In a statement issued on Monday evening, the Chamber explained that while it was pleased with the herd immunity news, “the pandemic is not yet behind us”.
Furthermore, it said, many of the businesses that played a crucial role in the achieving of this herd immunity “are still in survival mode” and can only thrive if there is “certainty, visibility and consumer confidence”.
The Chamber also reiterated its calls for a plan to be drafted under the EU’s Recovery and Resilience Facility (RRP), pointing out that “while 23 EU member states have already drafted consulted and submitted their RRP plans for approval”, Malta has not.

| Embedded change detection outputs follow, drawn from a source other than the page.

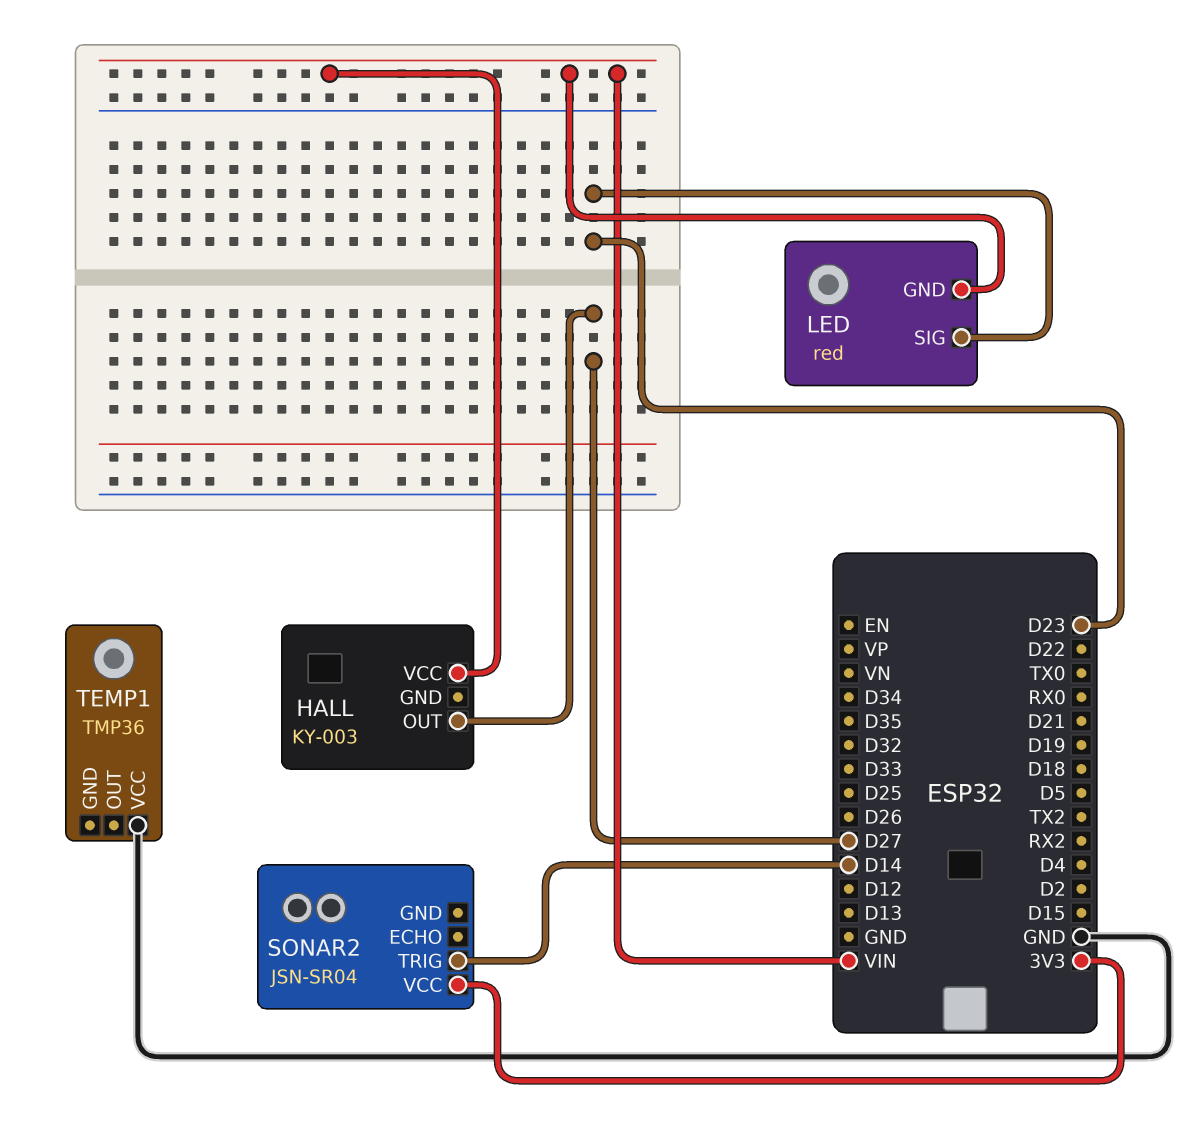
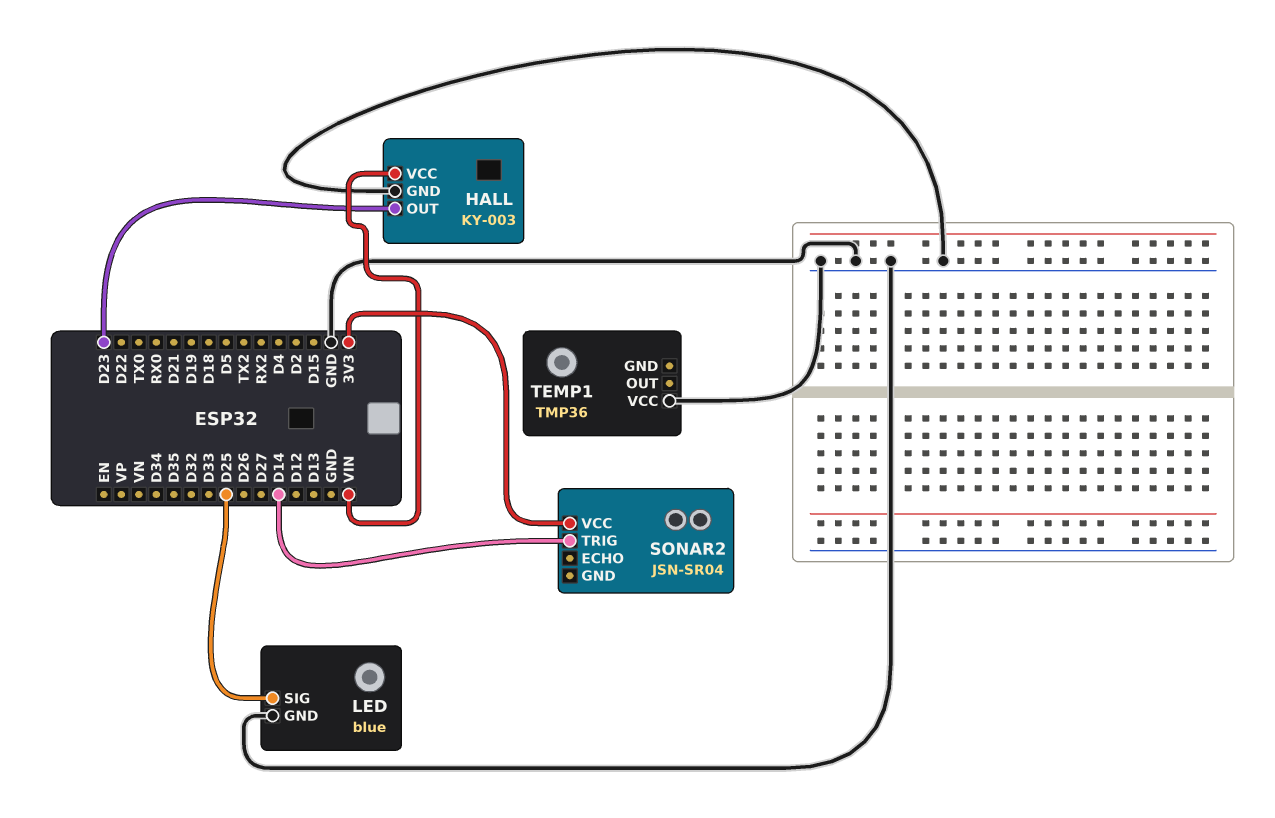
HALL pin GND: none -> GND
HALL pin OUT: D27 -> D23
LED: red -> blue
LED pin GND: VIN -> GND
LED pin SIG: D23 -> D25

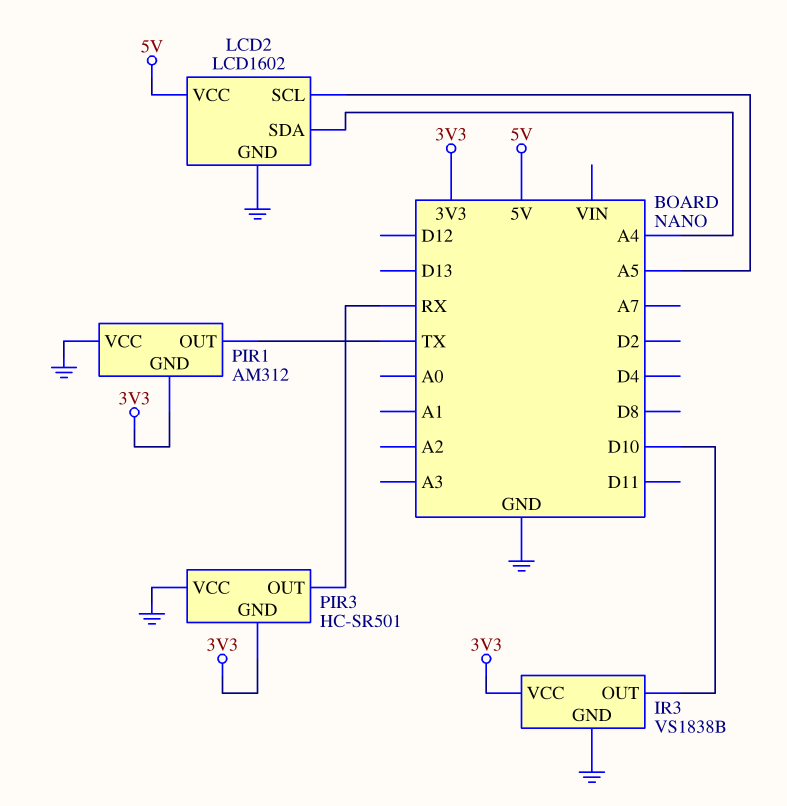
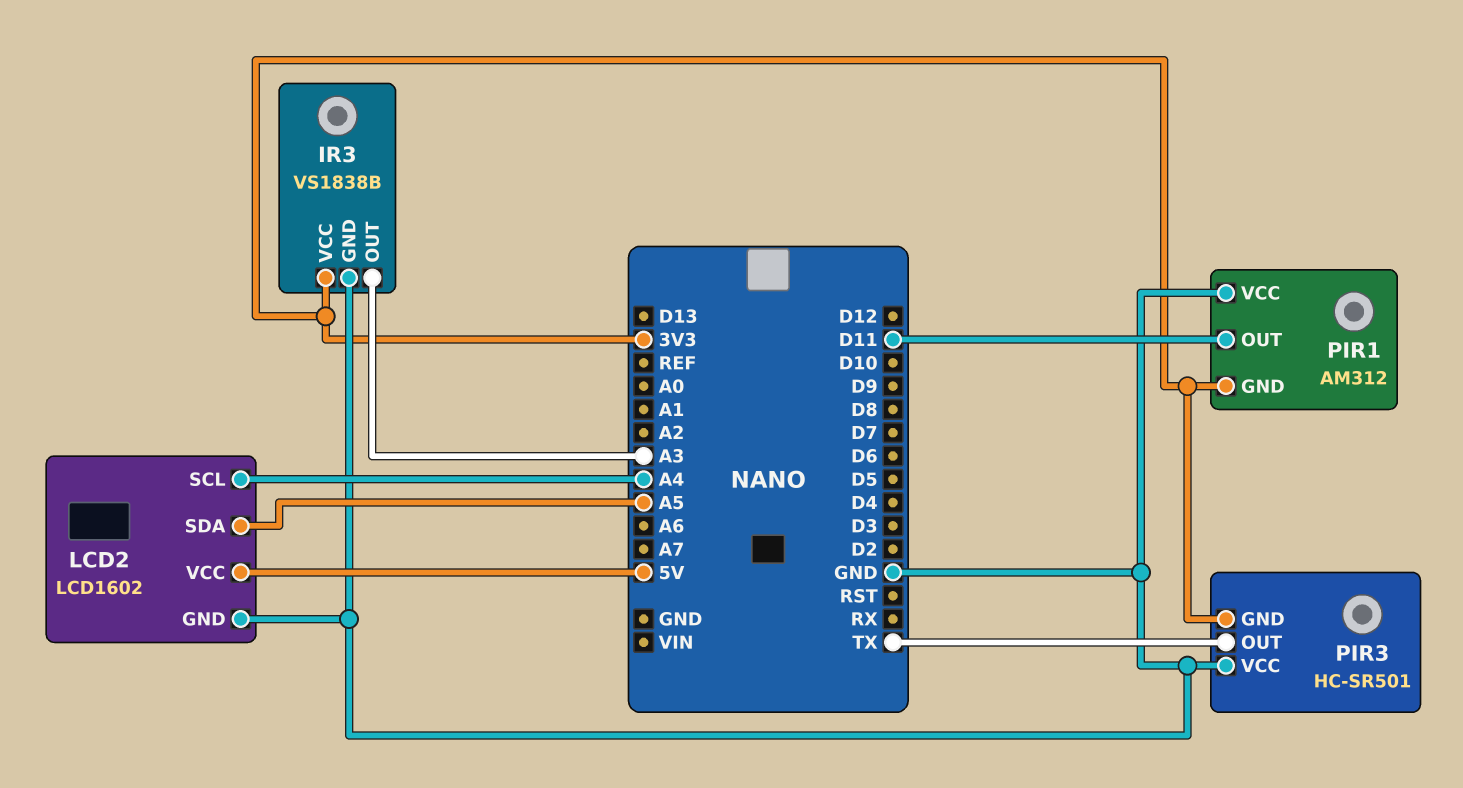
IR3 pin OUT: D10 -> A3
LCD2 pin SCL: A5 -> A4
LCD2 pin SDA: A4 -> A5
PIR1 pin OUT: TX -> D11
PIR3 pin OUT: RX -> TX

This is vital, the Chamber contended, as RRP is needed for businesses to start planning how to thrive instead of how to survive.
“No sector should be forgotten or left behind. Every job is important. Every sector is important”, it proclaimed.
Looking to the future, the Chamber acknowledged that while herd immunity will help infections to “naturally taper off”, the real test will “most likely” come in a few weeks time when Malta continues to lift its restrictions and fully reopen its borders.
Considering this, the Chamber urged caution and said that authorities must strengthen their existing enforcement measures and implement stricter border controls.
“Otherwise, the efforts of everyone including the businesses who stepped up and played a critical role in encouraging and supporting their employees to get vaccinated would be futile”, it said.
The statement came as the country on Monday reached two fresh milestones in the fight against COVID.
Aside from the reaching of the 70 per cent first-dose vaccine coverage, which has been identified as being required for herd immunity, a fresh wave of restrictions were lifted on Monday.
Restaurants were allowed to operate with significantly expanded opening hours, gyms and swimming pools were reopened, and daycare centres were permitted to operate.
Also announced was that from 1st July, Malta’s controversial outdoor mask mandate will be partially lifted for fully-vaccinated individuals.
Additionally, announcing the herd immunity, Deputy Prime Minister Chris Fearne did not rule out the further relaxation of measures to permit mass events this summer and said that their return would be reliant on a strong vaccination programme.